In my whiniest “snowflake” voice: It just isn’t fair! As millennials, we grew up straddling the line between two ever-dividing worlds: we can remember landlines and iPhones, text messages and pen pals, dial-up and wifi, google and encyclopedias, static and HD, on demand and waiting a week, all of capitalism’s empty promises and the shrinking middle class… we were the guinea pigs for a modern world of whiplash! (A psychologist—Tamar Chansky—defines homesickness as: “a transition between two worlds.” And, by this definition, millennials have lived their entire lives in a state of homesickness—so no wonder we’re having a collective identity crisis and attributing our character flaws to the results of a Buzzfeed personality quiz. We just want something to remain constant, for something to be the way that it should’ve been.)

Still, like I said: good or bad, all childhoods need to be grieved. (When I was a child, I went to Sunday school and learned about The Parable of The Lost Son. In the story, a wealthy man’s son runs away from home and spends all of his inheritance on debauchery and prostitutes. The son seems to enjoy this life—at least for a while—but then famine falls upon his new country, and—after he finds himself salivating at the sight of pig slop—he realizes how badly he wants to go home. After all the fun of hedonism has been exhausted, the son learns to value home for its unconditional love: his father embraces him upon his return. Although I’m not religious anymore, this story has never stopped meaning something very profound to me: as an adult, I have searched far and wide for satisfaction in its embrace.)

In a nightmare, I was reunited with the sociopath I had loved during my peak of happiness and nadir of misery. 

He wrapped a piece of my hair around his finger and pulled. He said, “You’re so pretty, I could hit you.” And I remembered why I’d liked him so much: I got to have everything both ways. (This is me cherry picking my beliefs again, just like I did back in the 2010s: Jesus loved the grace of the whore who washed his feet with her tears and wiped them clean with her own hair, he judged all who judged her. Why shouldn’t I embrace all of my worst impulses in this way?)
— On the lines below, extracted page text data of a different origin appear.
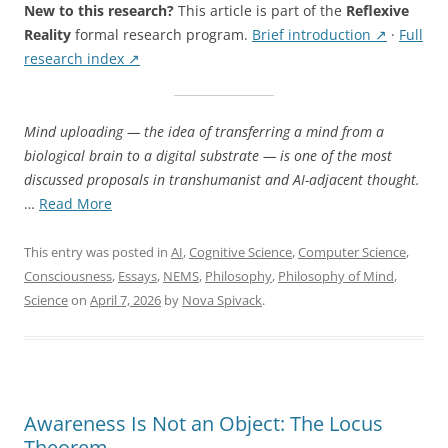
Actually
New to this research?
This article is part of the
Reflexive
Require”
Reality
formal research program.
Brief introduction ↗
·
Full
research index ↗
Mind uploading — the idea of transferring a mind from a
biological brain to a digital substrate — is one of the most
discussed proposals in transhumanist and AI-adjacent thought.
“What
…
Read More
Mind
Uploading
This entry was posted in
AI
,
Cognitive Science
,
Computer Science
,
Would
Consciousness
,
Essays
,
NEMS
,
Philosophy
,
Philosophy of Mind
,
Actually
Science
on
April 7, 2026
by
Nova Spivack
.
Require”
Awareness Is Not an Object: The Locus
Theorem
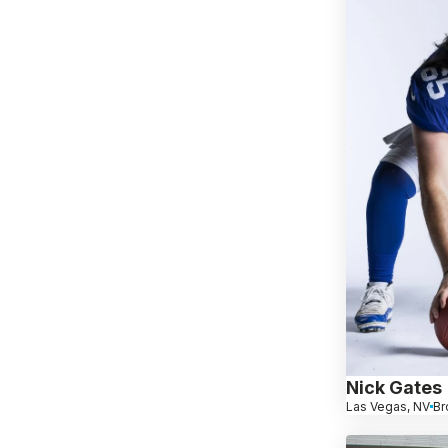
Nick Gates
Las Vegas, NV
Br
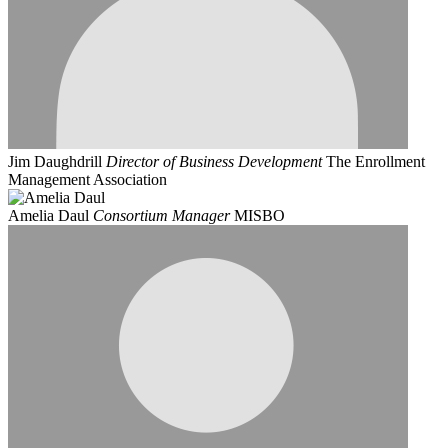
Jim Daughdrill
Director of Business Development
The Enrollment
Management Association
Amelia Daul
Consortium Manager
MISBO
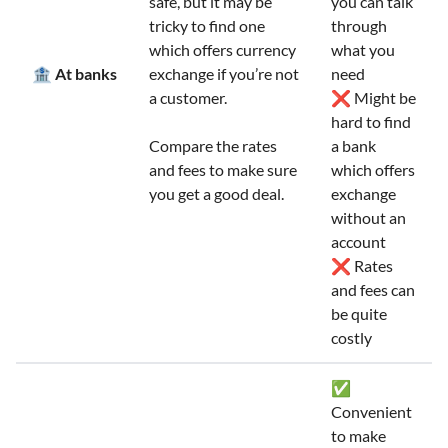
safe, but it may be
you can talk
tricky to find one
through
which offers currency
what you
🏦 At banks
exchange if you’re not
need
a customer.
❌ Might be
hard to find
Compare the rates
a bank
and fees to make sure
which offers
you get a good deal.
exchange
without an
account
❌ Rates
and fees can
be quite
costly
✅
Convenient
to make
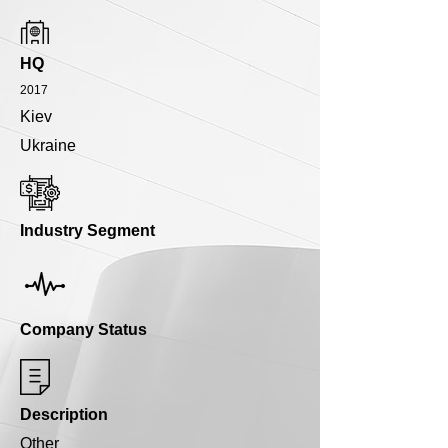
HQ
2017
Kiev
Ukraine
Industry Segment
Company Status
Description
Other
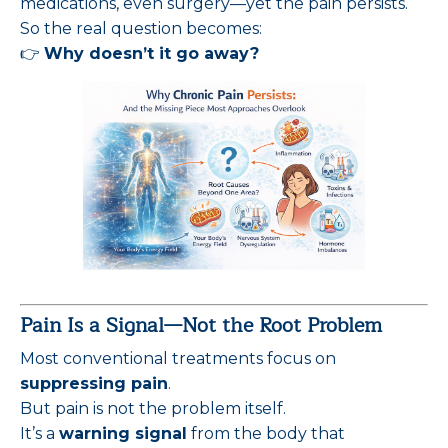
medications, even surgery—yet the pain persists.
So the real question becomes:
👉
Why doesn’t it go away?
Pain Is a Signal—Not the Root Problem
Most conventional treatments focus on
suppressing pain
.
But pain is not the problem itself.
It’s a
warning signal
from the body that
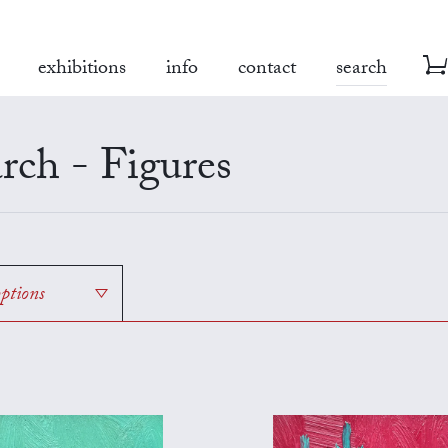
exhibitions
info
contact
search
rch - Figures
options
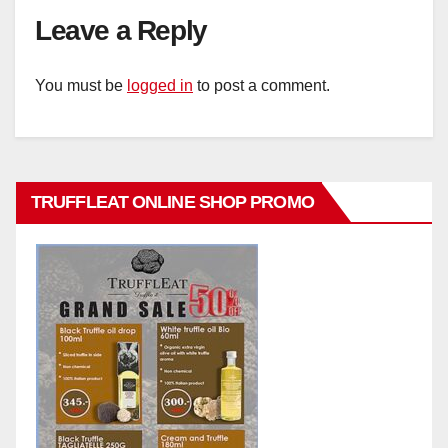
Leave a Reply
You must be
logged in
to post a comment.
TRUFFLEAT ONLINE SHOP PROMO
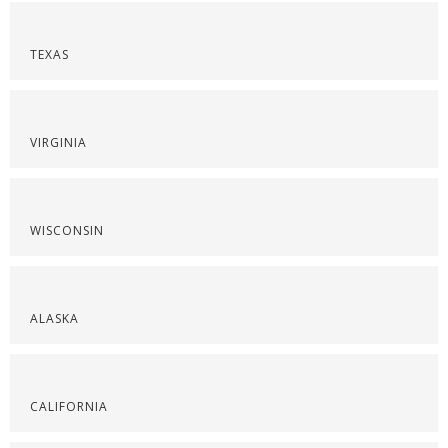
TEXAS
VIRGINIA
WISCONSIN
ALASKA
CALIFORNIA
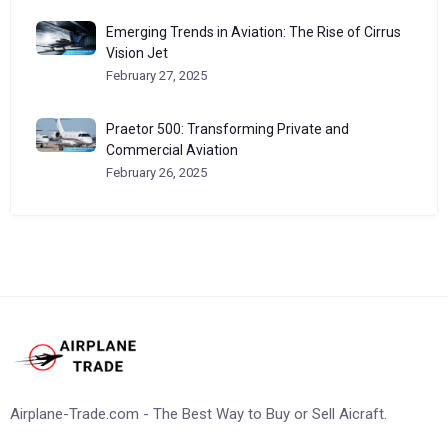
Emerging Trends in Aviation: The Rise of Cirrus
Vision Jet
February 27, 2025
Praetor 500: Transforming Private and
Commercial Aviation
February 26, 2025
Airplane-Trade.com - The Best Way to Buy or Sell Aicraft.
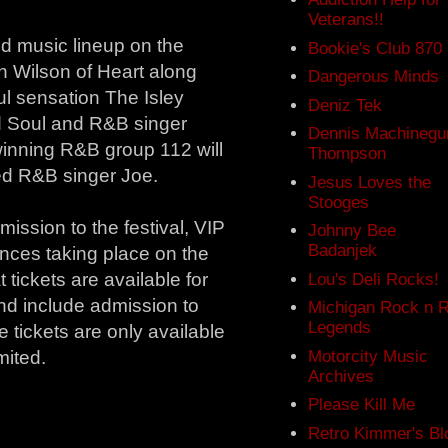
Veterans!!
ed music lineup on the
Bookie's Club 870
n Wilson of Heart along
Dangerous Minds
ul sensation The Isley
Deniz Tek
d Soul and R&B singer
Dennis Machinegu
inning R&B group 112 will
Thompson
d R&B singer Joe.
Jesus Loves the
Stooges
ission to the festival, VIP
Johnny Bee
Badanjek
ances taking place on the
tickets are available for
Lou's Deli Rocks!
nd include admission to
Michigan Rock n R
Legends
e tickets are only available
Motorcity Music
mited.
Archives
Please Kill Me
Retro Kimmer's Bl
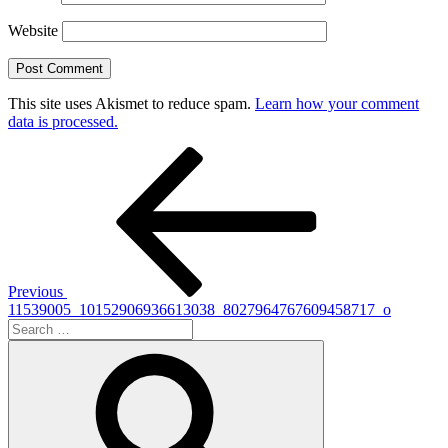
Website
This site uses Akismet to reduce spam.
Learn how your comment
data is processed.
Post
Previous
Post
navigation
Previous
11539005_10152906936613038_8027964767609458717_o
Search
for:
Search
Next thing I knew, I was back at the sociopath’s house, in the kitchen, biting into a hummingbird that turned into a Klondike Bar that I couldn’t stop eating. (This is how much “real life” makes sense: it really never is your worst qualities that get used against you, it’s always your best ones.) I turned to him and said, “Baby, roll the windows down and let the air sharpen your skin.” But he wouldn’t do it, he pretended like he couldn’t hear me. (The more I realize the things that I don’t want, the more I understand the things that I do: I want to pity the one who has never felt his own skin prick at the height of emotion in a Taylor Swift song; I want to gaze upon my own emptiness as if it were a window into a better world; I want to write essays that read like music and repay every karmic debt by holding the man that I love like a paper football in my back pocket; I want to be too-too sweet.)

Soon, we were alone in the dark. Closer by the Chainsmokers was blaring at the highest volume, and I could sort of make out his face in front of mine, like a jack-o-lantern’s; he had snuff stuck between his teeth like black licorice, and despite all my past longing to taste the bitterness of that candy: I just wanted to go home. (There was a time when the back of my head pitched through his garage window would’ve been preferable to all this logic, but the reality of everything I’ve ever romanticized is this: no graduation ceremony was ever as sad as it should’ve been.)

Suddenly, my mother appeared. 

“Get up,” she said, “you’re covered in glass.”

I woke up alone in my parents’ bed, swaddled up in the sheets like a newborn baby.

I found a picture of the Boy Meets World cast at a reunion in 2019, and I smiled because they all looked different.